_Available data_
• • •

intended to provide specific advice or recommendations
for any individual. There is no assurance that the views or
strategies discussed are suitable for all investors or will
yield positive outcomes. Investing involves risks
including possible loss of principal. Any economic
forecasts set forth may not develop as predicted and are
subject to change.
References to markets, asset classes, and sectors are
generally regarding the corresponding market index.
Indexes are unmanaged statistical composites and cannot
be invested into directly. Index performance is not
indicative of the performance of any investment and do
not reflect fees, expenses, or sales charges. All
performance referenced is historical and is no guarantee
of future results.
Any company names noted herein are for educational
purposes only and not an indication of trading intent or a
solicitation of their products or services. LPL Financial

• • •

_What you have to do_
Copy each line above where the string "performance" occurs.

_Response area_
be invested into directly. Index performance is not
indicative of the performance of any investment and do
performance referenced is historical and is no guarantee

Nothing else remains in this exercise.